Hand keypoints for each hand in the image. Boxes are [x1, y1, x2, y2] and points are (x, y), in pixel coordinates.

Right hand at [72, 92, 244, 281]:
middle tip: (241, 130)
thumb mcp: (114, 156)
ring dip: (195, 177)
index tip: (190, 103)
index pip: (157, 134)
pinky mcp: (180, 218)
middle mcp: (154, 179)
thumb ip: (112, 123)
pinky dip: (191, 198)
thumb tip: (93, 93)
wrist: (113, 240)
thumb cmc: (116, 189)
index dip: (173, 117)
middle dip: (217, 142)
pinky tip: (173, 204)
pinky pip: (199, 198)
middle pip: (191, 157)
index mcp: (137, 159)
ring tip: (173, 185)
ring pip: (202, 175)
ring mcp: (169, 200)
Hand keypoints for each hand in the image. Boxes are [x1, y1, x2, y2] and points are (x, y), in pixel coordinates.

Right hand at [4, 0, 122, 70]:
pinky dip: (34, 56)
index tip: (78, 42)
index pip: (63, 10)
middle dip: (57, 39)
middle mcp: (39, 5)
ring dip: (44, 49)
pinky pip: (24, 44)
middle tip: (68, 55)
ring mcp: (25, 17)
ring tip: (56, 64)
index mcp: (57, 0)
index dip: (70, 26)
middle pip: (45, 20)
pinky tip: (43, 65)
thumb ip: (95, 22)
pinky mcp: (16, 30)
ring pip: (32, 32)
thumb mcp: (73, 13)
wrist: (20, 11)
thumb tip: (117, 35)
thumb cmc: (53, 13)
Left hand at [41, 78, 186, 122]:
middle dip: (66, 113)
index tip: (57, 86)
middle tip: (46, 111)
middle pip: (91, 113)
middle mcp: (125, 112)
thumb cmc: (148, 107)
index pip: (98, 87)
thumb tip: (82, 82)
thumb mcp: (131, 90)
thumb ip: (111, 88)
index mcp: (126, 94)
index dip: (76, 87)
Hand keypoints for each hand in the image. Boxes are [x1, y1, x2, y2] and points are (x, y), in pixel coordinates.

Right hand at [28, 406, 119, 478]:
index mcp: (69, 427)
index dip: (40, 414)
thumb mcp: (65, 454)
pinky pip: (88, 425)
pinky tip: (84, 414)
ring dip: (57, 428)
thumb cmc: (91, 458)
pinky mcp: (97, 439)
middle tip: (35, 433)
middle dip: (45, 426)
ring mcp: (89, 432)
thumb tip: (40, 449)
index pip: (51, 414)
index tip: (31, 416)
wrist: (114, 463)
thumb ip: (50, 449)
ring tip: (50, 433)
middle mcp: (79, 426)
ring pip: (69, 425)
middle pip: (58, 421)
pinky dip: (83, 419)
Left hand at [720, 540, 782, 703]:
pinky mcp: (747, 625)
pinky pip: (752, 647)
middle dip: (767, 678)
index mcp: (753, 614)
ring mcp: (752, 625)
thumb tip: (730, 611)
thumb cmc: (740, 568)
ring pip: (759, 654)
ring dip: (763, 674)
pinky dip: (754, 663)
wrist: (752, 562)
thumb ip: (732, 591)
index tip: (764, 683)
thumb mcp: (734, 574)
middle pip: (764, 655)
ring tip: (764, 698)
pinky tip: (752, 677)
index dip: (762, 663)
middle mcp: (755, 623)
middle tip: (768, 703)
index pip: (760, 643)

----

• [Exercise requirements] All the entries above are to be transcribed without any alteration.

• [Final answer]
Hand keypoints for each hand in the image. Boxes are [x1, y1, x2, y2] and points are (x, y), in pixel coordinates.

Right hand at [72, 92, 244, 281]:
middle tip: (241, 130)
thumb mcp: (114, 156)
ring dip: (195, 177)
index tip: (190, 103)
index pip: (157, 134)
pinky mcp: (180, 218)
middle mcp: (154, 179)
thumb ip: (112, 123)
pinky dip: (191, 198)
thumb tip: (93, 93)
wrist: (113, 240)
thumb cmc: (116, 189)
index dip: (173, 117)
middle dip: (217, 142)
pinky tip: (173, 204)
pinky pip: (199, 198)
middle pip: (191, 157)
index mcp: (137, 159)
ring tip: (173, 185)
ring pip: (202, 175)
ring mcp: (169, 200)
Hand keypoints for each hand in the image. Boxes are [x1, y1, x2, y2] and points are (x, y), in pixel coordinates.

Right hand at [4, 0, 122, 70]:
pinky dip: (34, 56)
index tip: (78, 42)
index pip: (63, 10)
middle dip: (57, 39)
middle mcp: (39, 5)
ring dip: (44, 49)
pinky pip: (24, 44)
middle tip: (68, 55)
ring mcp: (25, 17)
ring tip: (56, 64)
index mcp: (57, 0)
index dip: (70, 26)
middle pip: (45, 20)
pinky tip: (43, 65)
thumb ip: (95, 22)
pinky mcp: (16, 30)
ring pip: (32, 32)
thumb mcp: (73, 13)
wrist: (20, 11)
thumb tip: (117, 35)
thumb cmc: (53, 13)
Left hand at [41, 78, 186, 122]:
middle dip: (66, 113)
index tip: (57, 86)
middle tip: (46, 111)
middle pip: (91, 113)
middle mcp: (125, 112)
thumb cmc: (148, 107)
index pip: (98, 87)
thumb tip: (82, 82)
thumb mcp: (131, 90)
thumb ip: (111, 88)
index mcp: (126, 94)
index dip: (76, 87)
Hand keypoints for each hand in the image. Boxes are [x1, y1, x2, y2] and points are (x, y), in pixel coordinates.

Right hand at [28, 406, 119, 478]:
index mcp: (69, 427)
index dip: (40, 414)
thumb mcp: (65, 454)
pinky pip: (88, 425)
pinky tip: (84, 414)
ring dip: (57, 428)
thumb cmc: (91, 458)
pinky mcp: (97, 439)
middle tip: (35, 433)
middle dip: (45, 426)
ring mcp: (89, 432)
thumb tip: (40, 449)
index pip: (51, 414)
index tip: (31, 416)
wrist: (114, 463)
thumb ip: (50, 449)
ring tip: (50, 433)
middle mcp: (79, 426)
ring pip: (69, 425)
middle pip: (58, 421)
pinky dip: (83, 419)
Left hand at [720, 540, 782, 703]:
pinky mcp: (747, 625)
pinky pip: (752, 647)
middle dip: (767, 678)
index mcp: (753, 614)
ring mcp: (752, 625)
thumb tip: (730, 611)
thumb cmc: (740, 568)
ring pip: (759, 654)
ring dip: (763, 674)
pinky dip: (754, 663)
wrist: (752, 562)
thumb ip: (732, 591)
index tip: (764, 683)
thumb mcp: (734, 574)
middle pip: (764, 655)
ring tip: (764, 698)
pinky tip: (752, 677)
index dip: (762, 663)
middle mcp: (755, 623)
middle tip: (768, 703)
index pip: (760, 643)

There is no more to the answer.